When Trump Acts on Problems That Don’t Exist

Immigrants who rob, assault, murder, and abuse drugs at higher rates than the general U.S. population, refugees who systemically exploit vetting practices to carry out terrorism, transgender persons disproportionately scheming to molest little girls in bathrooms, grizzly bears hiding in the teacher’s lounge, bus loads of illegal voters, sworn to silence, conspiring to tip close elections.

Let’s be completely clear. Each of these are inventions.

We are watching non-existent problems turned into mortal threats before our eyes. This is a dangerous moment. Once we adopt any of Trump’s invented fears as our own, we immediately become dependent on a strongman who assured us, “I alone can fix it.”

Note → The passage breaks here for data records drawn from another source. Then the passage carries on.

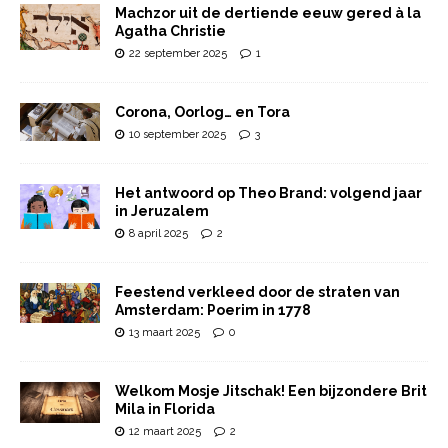
Machzor uit de dertiende eeuw gered à la
Agatha Christie
22 september 2025
1
Corona, Oorlog… en Tora
10 september 2025
3
Het antwoord op Theo Brand: volgend jaar
in Jeruzalem
8 april 2025
2
Feestend verkleed door de straten van
Amsterdam: Poerim in 1778
13 maart 2025
0
Welkom Mosje Jitschak! Een bijzondere Brit
Mila in Florida
12 maart 2025
2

After all, how can any opposition, which on appropriate rational and proportional grounds dismisses the very definition of these issues as significant threats, respond with adequate alarm or the symbolic actions that fearful people seem to want right now?

Remember WMDs in 2003? Several international intelligence agencies doubted Iraq’s aging stockpiles constituted a lethal threat our security and recommended sustained non-militaristic opposition to Saddam Hussein’s fragile oligarchy. Few US intelligence professionals considered the scope of this threat sufficient to warrant immediate military aggression. But the facts never mattered. A small handful of people in the White House had long ago plotted out the solution to a problem that did not exist. All they needed was the White House, a crisis, and a chance to invent a problem that matched their solution.

Through months of hype and hysteria, Bush, Cheney, and Rumsfeld shrewdly tied together Saddam Hussein, the 9/11 attacks, and a frightened America. By the time the shock and awe campaign commenced nearly half of the country believed that Hussein “was personally behind” the World Trade Center attacks and 72% supported unilateral war.

Much like Trump and Steve Bannon today, the earlier administration long understood that “no good crisis should go to waste.” By the fall of 2003, we found ourselves in a protracted, decades-long, trillions-dollar war against a foe that, while deplorable, never merited this rush into battle. For fourteen years America turned its attention to this minor threat — a mess it alone could fix — while the real threats in other parts of the Middle East and domestic problems at home proliferated.

In 2017, we are about to do this all over again.

There are bad immigrants out there, for sure. Yes, some are gang members and thugs. A refugee could always grow up, radicalize, and do us genuine harm. Sexual abusers could exploit any identity or circumstance, including a public bathroom, to harm another. A minuscule percentage of non-conspiratorial actors will engage in voter fraud. And a grizzly bear somewhere in Montana could legitimately wander into a school yard.

But none of these are proportional threats. And the opportunity cost lost when we chase after these remote possibilities is tragic.

Most of the threats to our people and to the republic are much more mundane. They require nuance, compassion, and most of all a rational sense of proportionality. Any courageous politician knows that addressing the opioid epidemic, fixing health care, generating meaningful jobs, passing comprehensive immigration reform, improving schools, or protecting children from bullies requires sustained policy-driven solutions that don’t earn quick political points. These are the kinds of problems that, sadly, don’t need inventing and no one person is ever going to fix them.